NorMedTerm is a large Norwegian lexical resource of medical entities mapped to semantic categories. The resource contains over 77,000 unique entries and merges terms from several medical databases. Most terms are mapped based on database information, some (ca. 14%) are automatically mapped based on heuristics, of which a smaller amount (ca. 1000 terms) were also manually evaluated and revised.
This work is funded by the Norwegian Research Council, more specifically by the BigMed project.
The resource is distributed as a TAB-separated file, with the following columns:
- term
- semantic category of entity
- source ID (acronym of list / database)
- ICD code (if applicable)
- mapping method ('manual' or 'automatic')

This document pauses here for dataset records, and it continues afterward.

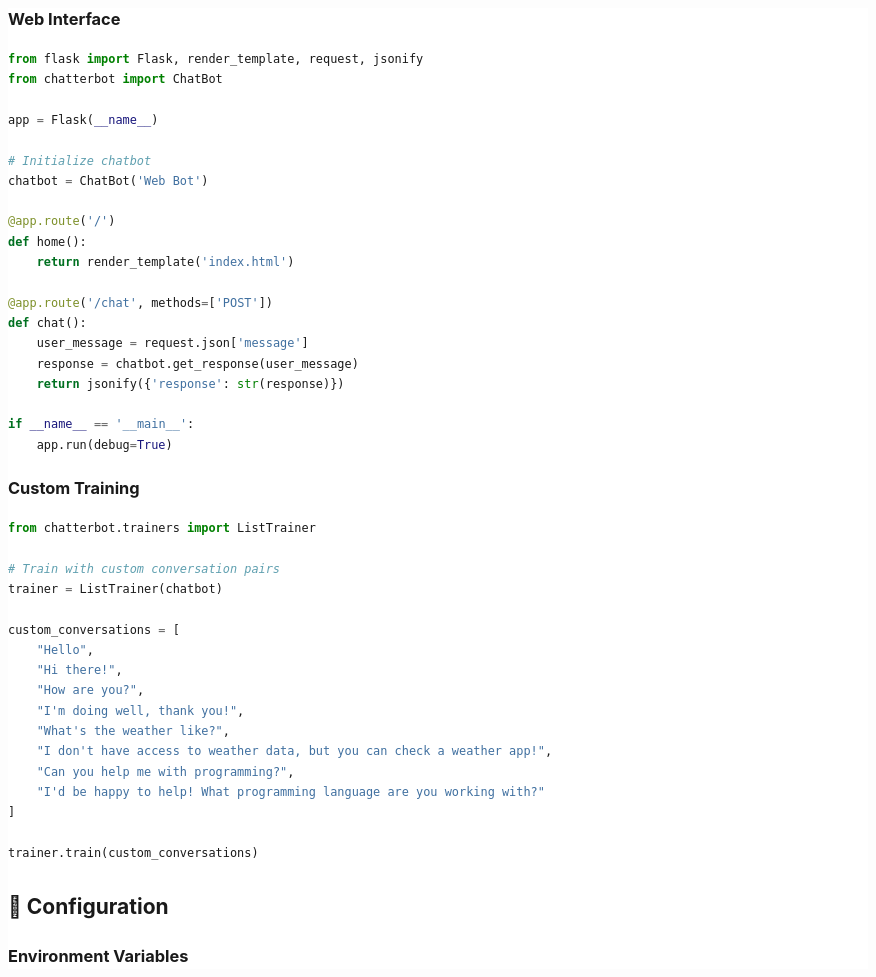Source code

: ### Web Interface

```python
from flask import Flask, render_template, request, jsonify
from chatterbot import ChatBot

app = Flask(__name__)

# Initialize chatbot
chatbot = ChatBot('Web Bot')

@app.route('/')
def home():
    return render_template('index.html')

@app.route('/chat', methods=['POST'])
def chat():
    user_message = request.json['message']
    response = chatbot.get_response(user_message)
    return jsonify({'response': str(response)})

if __name__ == '__main__':
    app.run(debug=True)
```

### Custom Training

```python
from chatterbot.trainers import ListTrainer

# Train with custom conversation pairs
trainer = ListTrainer(chatbot)

custom_conversations = [
    "Hello",
    "Hi there!",
    "How are you?",
    "I'm doing well, thank you!",
    "What's the weather like?",
    "I don't have access to weather data, but you can check a weather app!",
    "Can you help me with programming?",
    "I'd be happy to help! What programming language are you working with?"
]

trainer.train(custom_conversations)
```

## 🔧 Configuration

### Environment Variables
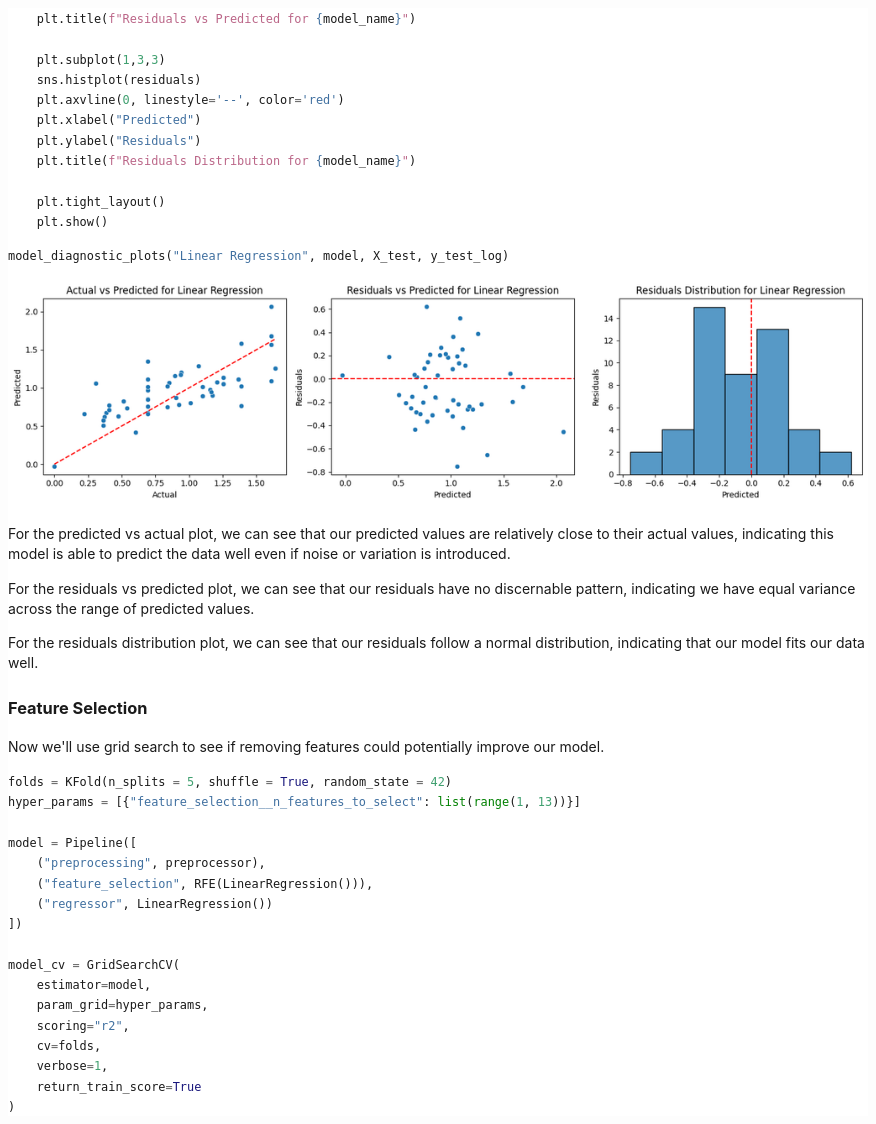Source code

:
 ```python
    plt.title(f"Residuals vs Predicted for {model_name}")
    
    plt.subplot(1,3,3)
    sns.histplot(residuals)
    plt.axvline(0, linestyle='--', color='red')
    plt.xlabel("Predicted")
    plt.ylabel("Residuals")
    plt.title(f"Residuals Distribution for {model_name}")

    plt.tight_layout()
    plt.show()
```


```python
model_diagnostic_plots("Linear Regression", model, X_test, y_test_log)
```


    
![png](TipsRegression_files/TipsRegression_52_0.png)
    


For the predicted vs actual plot, we can see that our predicted values are relatively close to their actual values, indicating this model is able to predict the data well even if noise or variation is introduced.

For the residuals vs predicted plot, we can see that our residuals have no discernable pattern, indicating we have equal variance across the range of predicted values. 

For the residuals distribution plot, we can see that our residuals follow a normal distribution, indicating that our model fits our data well.

### Feature Selection

Now we'll use grid search to see if removing features could potentially improve our model.


```python
folds = KFold(n_splits = 5, shuffle = True, random_state = 42)
hyper_params = [{"feature_selection__n_features_to_select": list(range(1, 13))}]

model = Pipeline([
	("preprocessing", preprocessor),
	("feature_selection", RFE(LinearRegression())),
	("regressor", LinearRegression())
])

model_cv = GridSearchCV(
	estimator=model,
	param_grid=hyper_params,
	scoring="r2",
	cv=folds,
	verbose=1,
	return_train_score=True
)
```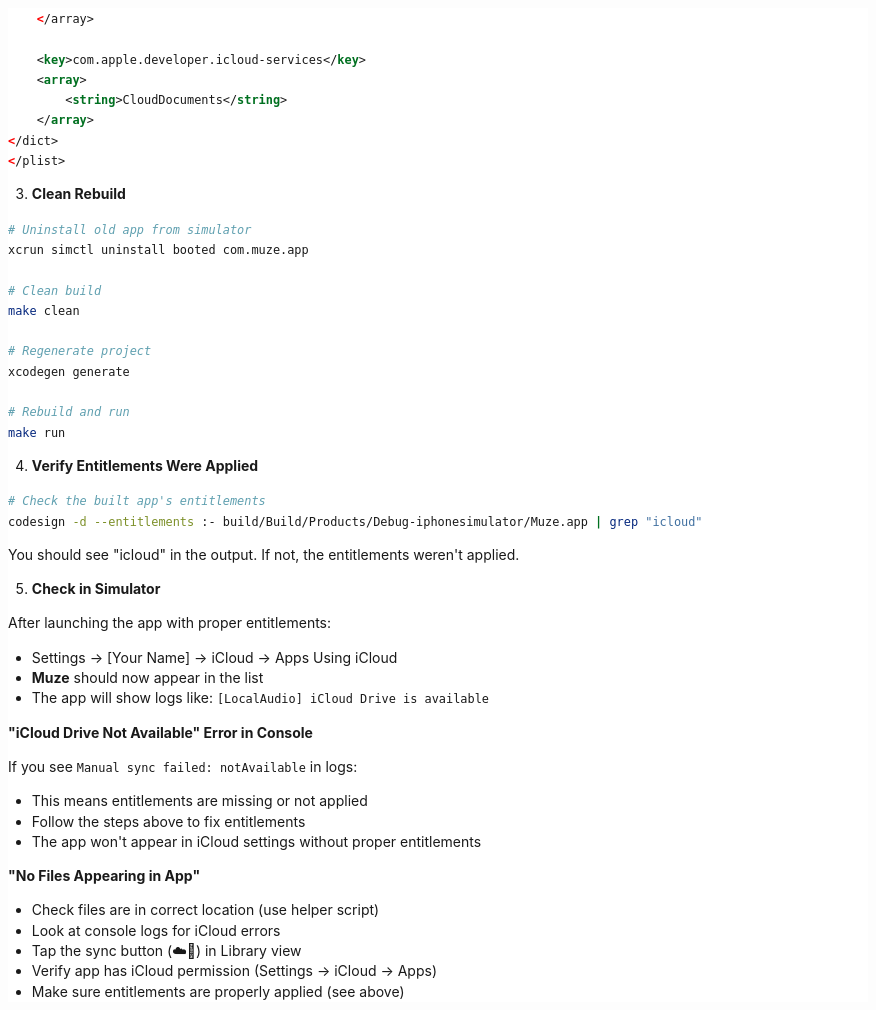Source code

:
 ```xml
	</array>
	
	<key>com.apple.developer.icloud-services</key>
	<array>
		<string>CloudDocuments</string>
	</array>
</dict>
</plist>
```

3. **Clean Rebuild**

```bash
# Uninstall old app from simulator
xcrun simctl uninstall booted com.muze.app

# Clean build
make clean

# Regenerate project
xcodegen generate

# Rebuild and run
make run
```

4. **Verify Entitlements Were Applied**

```bash
# Check the built app's entitlements
codesign -d --entitlements :- build/Build/Products/Debug-iphonesimulator/Muze.app | grep "icloud"
```

You should see "icloud" in the output. If not, the entitlements weren't applied.

5. **Check in Simulator**

After launching the app with proper entitlements:
- Settings → [Your Name] → iCloud → Apps Using iCloud
- **Muze** should now appear in the list
- The app will show logs like: `[LocalAudio] iCloud Drive is available`

**"iCloud Drive Not Available" Error in Console**

If you see `Manual sync failed: notAvailable` in logs:
- This means entitlements are missing or not applied
- Follow the steps above to fix entitlements
- The app won't appear in iCloud settings without proper entitlements

**"No Files Appearing in App"**
- Check files are in correct location (use helper script)
- Look at console logs for iCloud errors
- Tap the sync button (☁️🔄) in Library view
- Verify app has iCloud permission (Settings → iCloud → Apps)
- Make sure entitlements are properly applied (see above)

The following 12 semantic categories are included:
Category | Explanation |
---|---|
ABBREV | abbreviations and acronyms |
ANAT-LOC | anatomical locations |
CONDITION | diseases, findings, symptoms |
DISCIPLINE | medical disciplines / areas |
MICROORGANISM | bacteria, viruses etc. |
ORGANIZATION | institutions etc. |
OTHER | category other than the ones specified |
PERSON | types of practitioner or patient |
PHYSIOLOGY | physiological functions |
PROCEDURE | medical procedure and treatment types |
SUBSTANCE | medicines and other substances |
TOOL | medical instruments and tools |
Terms from the following sources were included (available from the Norwegian Directorate for e-health unless otherwise indicated):
Source ID | Source name |
---|---|
MO | Medisinsk ordbok 'Medical Dictionary' by Kunnskapsforlaget |
ALOC | List of anatomical locations |
FAM-HIST | NorSynthClinical, a Norwegian synthetic corpus of clinical texts |
FEST | Forskrivnings- og ekspedisjonsstøtte 'Prescribing and dispensing support' by Legemiddelverket |
ICD-10 | International Statistical Classification of Diseases |
ICPC-2 | International Classification of Primary Care |
LABV | Laboratoriekodeverket 'List of laboratory codes' |
PROC | Prosedyrekodeverken 'Procedure Coding Schemes' |
Please refer to the following article when using this resource:
Ildikó Pilán, Pål H. Brekke, Lilja Øvrelid. Building a Norwegian Lexical Resource for Medical Entity Recognition. To appear in Proceedings of the 2nd workshop on Multilingual Biomedical Text Processing (MultilingualBIO). PDF
This resource is distributed under the CC BY 4.0 licence.